The authors have now included a comparison of viral titers and TdTR expression. While there is a minor correlation, this data is not really viewed as compelling that TdTR expression accurately measures viral replication. This becomes an issue mostly in Table 3 (which is central to the author’s conclusions). To supplement this data, the authors have now included what is viewed as much better experimental studies on actual viral titers (Fig 6/7). Based on my belief that TdTR is not a meaningful analytical marker, I would recommend conducting a growth curve in FB +/- cytokines and simply removing table 3 (or moving it to supplemental data). Note that if this is done Fig 1B and 1C can likely also be removed or moved to supplemental.

 

Previously concerns were raised about the basic premise of this work due to the lack of in vitro inhibition of virus in malignant cells. In response to this concern, the authors have altered their introduction which makes the work much clearer. However, they also supply the following statement:

“Our data support the idea that many canine cancer cells fail to express enough Type I IFNs when exposed to virus.”

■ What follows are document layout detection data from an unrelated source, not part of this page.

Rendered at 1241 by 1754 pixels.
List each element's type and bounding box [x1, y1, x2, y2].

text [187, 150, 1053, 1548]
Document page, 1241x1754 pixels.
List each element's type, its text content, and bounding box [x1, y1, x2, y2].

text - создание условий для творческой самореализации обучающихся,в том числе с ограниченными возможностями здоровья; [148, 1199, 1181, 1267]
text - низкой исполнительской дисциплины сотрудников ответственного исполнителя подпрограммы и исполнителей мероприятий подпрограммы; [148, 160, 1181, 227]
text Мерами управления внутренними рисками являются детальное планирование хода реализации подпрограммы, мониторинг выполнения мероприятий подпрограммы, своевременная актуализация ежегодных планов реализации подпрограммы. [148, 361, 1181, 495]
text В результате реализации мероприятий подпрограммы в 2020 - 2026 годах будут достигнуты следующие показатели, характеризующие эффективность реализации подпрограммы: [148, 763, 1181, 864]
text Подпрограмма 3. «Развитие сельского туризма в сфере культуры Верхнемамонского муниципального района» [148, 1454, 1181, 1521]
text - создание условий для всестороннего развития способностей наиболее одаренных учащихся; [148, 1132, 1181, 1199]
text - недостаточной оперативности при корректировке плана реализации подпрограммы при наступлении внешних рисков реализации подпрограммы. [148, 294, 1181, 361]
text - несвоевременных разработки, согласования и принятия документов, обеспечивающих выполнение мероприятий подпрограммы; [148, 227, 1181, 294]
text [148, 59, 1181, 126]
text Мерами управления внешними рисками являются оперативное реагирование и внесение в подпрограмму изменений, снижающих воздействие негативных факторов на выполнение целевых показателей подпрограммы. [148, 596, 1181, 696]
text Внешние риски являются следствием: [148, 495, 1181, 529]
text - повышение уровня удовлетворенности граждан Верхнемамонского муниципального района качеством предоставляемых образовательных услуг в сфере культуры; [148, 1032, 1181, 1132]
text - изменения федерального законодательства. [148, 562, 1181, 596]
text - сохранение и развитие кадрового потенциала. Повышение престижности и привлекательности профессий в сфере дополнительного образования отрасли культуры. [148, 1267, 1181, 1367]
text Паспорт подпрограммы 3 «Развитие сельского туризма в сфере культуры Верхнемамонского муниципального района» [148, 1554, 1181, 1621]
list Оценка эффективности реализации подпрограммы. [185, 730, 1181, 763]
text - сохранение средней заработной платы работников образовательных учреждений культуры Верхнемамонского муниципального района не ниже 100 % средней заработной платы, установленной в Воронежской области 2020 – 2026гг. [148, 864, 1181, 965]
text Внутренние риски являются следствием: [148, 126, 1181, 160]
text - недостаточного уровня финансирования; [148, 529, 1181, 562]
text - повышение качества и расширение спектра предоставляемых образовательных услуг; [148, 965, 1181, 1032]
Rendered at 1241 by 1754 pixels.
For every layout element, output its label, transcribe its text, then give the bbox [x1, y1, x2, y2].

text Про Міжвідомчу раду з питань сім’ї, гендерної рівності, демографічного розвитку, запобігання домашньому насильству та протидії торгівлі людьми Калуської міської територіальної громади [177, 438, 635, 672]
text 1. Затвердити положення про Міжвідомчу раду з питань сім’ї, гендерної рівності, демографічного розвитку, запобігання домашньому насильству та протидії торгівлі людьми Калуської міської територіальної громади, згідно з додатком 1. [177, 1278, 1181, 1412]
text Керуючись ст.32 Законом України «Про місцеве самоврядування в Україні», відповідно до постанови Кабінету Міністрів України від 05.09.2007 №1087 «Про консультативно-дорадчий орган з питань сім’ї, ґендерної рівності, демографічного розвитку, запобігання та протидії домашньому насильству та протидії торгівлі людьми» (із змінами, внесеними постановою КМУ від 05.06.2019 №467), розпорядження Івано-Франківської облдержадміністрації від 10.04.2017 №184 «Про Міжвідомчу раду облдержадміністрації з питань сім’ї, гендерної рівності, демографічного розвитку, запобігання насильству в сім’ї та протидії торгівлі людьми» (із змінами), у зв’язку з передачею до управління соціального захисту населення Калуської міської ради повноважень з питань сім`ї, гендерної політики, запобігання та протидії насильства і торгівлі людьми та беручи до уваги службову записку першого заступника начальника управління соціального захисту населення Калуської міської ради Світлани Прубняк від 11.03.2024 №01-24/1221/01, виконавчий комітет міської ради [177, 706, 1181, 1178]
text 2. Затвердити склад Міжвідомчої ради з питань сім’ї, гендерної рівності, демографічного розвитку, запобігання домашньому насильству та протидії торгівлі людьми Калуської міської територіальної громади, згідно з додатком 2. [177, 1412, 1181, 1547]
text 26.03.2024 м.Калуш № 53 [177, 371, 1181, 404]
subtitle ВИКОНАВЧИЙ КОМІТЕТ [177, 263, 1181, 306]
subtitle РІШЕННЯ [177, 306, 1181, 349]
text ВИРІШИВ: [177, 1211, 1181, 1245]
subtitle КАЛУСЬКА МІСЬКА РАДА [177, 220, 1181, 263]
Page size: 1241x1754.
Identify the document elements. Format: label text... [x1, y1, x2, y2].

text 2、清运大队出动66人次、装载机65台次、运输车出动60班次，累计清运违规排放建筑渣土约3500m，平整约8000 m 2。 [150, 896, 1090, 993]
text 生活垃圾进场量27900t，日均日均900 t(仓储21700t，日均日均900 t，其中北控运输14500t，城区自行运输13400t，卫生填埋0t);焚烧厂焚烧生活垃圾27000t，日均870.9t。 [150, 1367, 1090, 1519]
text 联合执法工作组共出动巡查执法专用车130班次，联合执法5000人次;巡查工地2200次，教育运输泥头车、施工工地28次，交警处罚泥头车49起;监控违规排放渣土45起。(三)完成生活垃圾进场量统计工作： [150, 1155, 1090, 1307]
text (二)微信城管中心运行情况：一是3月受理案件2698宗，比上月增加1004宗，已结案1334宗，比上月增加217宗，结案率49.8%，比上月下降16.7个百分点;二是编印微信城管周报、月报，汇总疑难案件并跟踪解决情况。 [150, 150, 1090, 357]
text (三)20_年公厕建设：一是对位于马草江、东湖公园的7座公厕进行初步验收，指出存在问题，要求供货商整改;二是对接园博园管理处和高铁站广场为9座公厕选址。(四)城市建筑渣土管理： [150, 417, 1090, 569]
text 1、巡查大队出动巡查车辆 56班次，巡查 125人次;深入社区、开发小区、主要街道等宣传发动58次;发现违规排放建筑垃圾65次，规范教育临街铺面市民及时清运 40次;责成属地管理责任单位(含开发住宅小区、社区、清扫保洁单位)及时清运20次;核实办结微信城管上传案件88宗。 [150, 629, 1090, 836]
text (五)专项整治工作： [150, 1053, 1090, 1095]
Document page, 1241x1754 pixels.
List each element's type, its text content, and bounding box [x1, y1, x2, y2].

This conclusion appears to be directly contradicted by the data and conclusions shown in Fig 5 (in which the authors state that “no clear distinctions between the cytokine responses of canine cancer cells and FB inoculated with MYXV or MYXVdSERP2 were detected”). Combined with the data in Table 3 / Fig 7 the authors data appears to suggest that cancerous cells do not secrete different levels of cytokines, and do not respond differently to exogenous cytokines (at least I can’t find any obvious changes in viral inhibition in Table 3). Some discussion about the potential mechanisms involved therefore seems warranted.